Liquidity Surplus in Banks: Nepal’s CD Ratio Drops to 62.5% in FY2081/82
Nepal’s commercial banks are flush with investable funds as the credit-to-deposit (CD) ratio fell to as low as 62.59% at the end of FY2081/82, far below the permissible limit of 90%

At the end of FY2081/82, Nepal's commercial banks are holding excessive liquidity, as the Credit-to-Deposit (CD) ratio dropped to an average of 76.18%, with some banks operating well below this figure. The lowest CD ratio was recorded by Rastriya Banijya Bank at just 62.59%, reflecting vast availability of lendable funds.
As per NRB data, commercial banks collected deposits worth NPR 5.755 trillion and disbursed loans totaling NPR 4.571 trillion by the end of Ashadh 2082. Throughout the fiscal year, deposits grew by NPR 776 billion, while loans increased by only NPR 403 billion.
🔍 Key Observations:
Global IME Bank saw the highest deposit growth of 70.16%, while NIC Asia Bank experienced a decline of 36.05%.
Global IME also led in credit growth at 49.86%, whereas Kumari Bank, Standard Chartered, and NIC Asia reported a decrease in their credit books.
Prime Commercial Bank recorded the highest CD ratio at 83.39%.
Rastriya Banijya Bank (62.59%), Prabhu Bank, and Standard Chartered Bank have CD ratios below 70%, indicating conservative lending positions.
Under the current monetary policy, banks are allowed to lend up to 90% of their total deposits (as per CD ratio norms). This replaced the older CCD ratio framework from FY2078/79.
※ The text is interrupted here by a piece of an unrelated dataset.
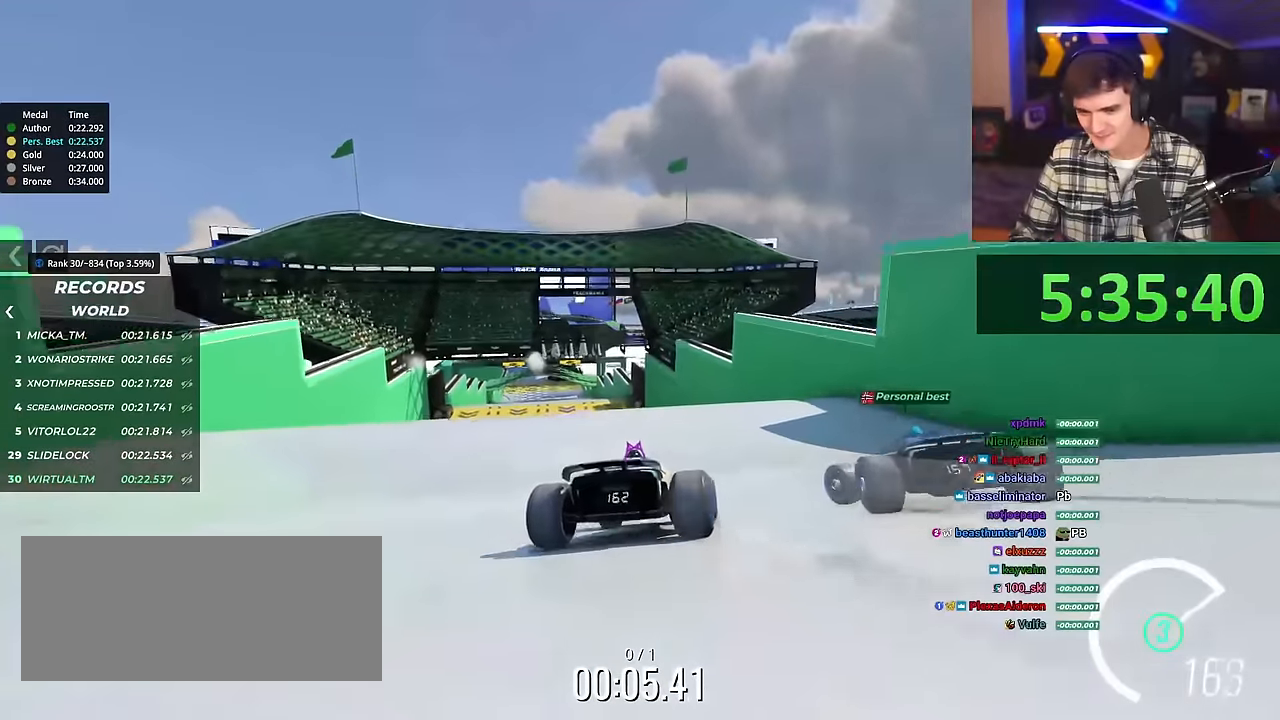
{"keys": ["left"], "events": [[150, "left", "down"]]}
Although banks have ample liquidity, their lending capability is constrained by capital adequacy limits. Governor Maha Prasad Paudel, in the FY2082/83 monetary policy, indicated regulatory easing for banks looking to raise capital—interpreted by analysts as a green light for issuing rights shares.
🧮 What is CD Ratio?
The CD ratio includes not just customer deposits but also:
Core capital
Long-term foreign currency borrowings
Refinancing funds from NRB
Excludes interbank deposits and bond liabilities
Despite sufficient CD and LD ratios, capital adequacy pressure is keeping credit growth subdued, even when market liquidity is abundant.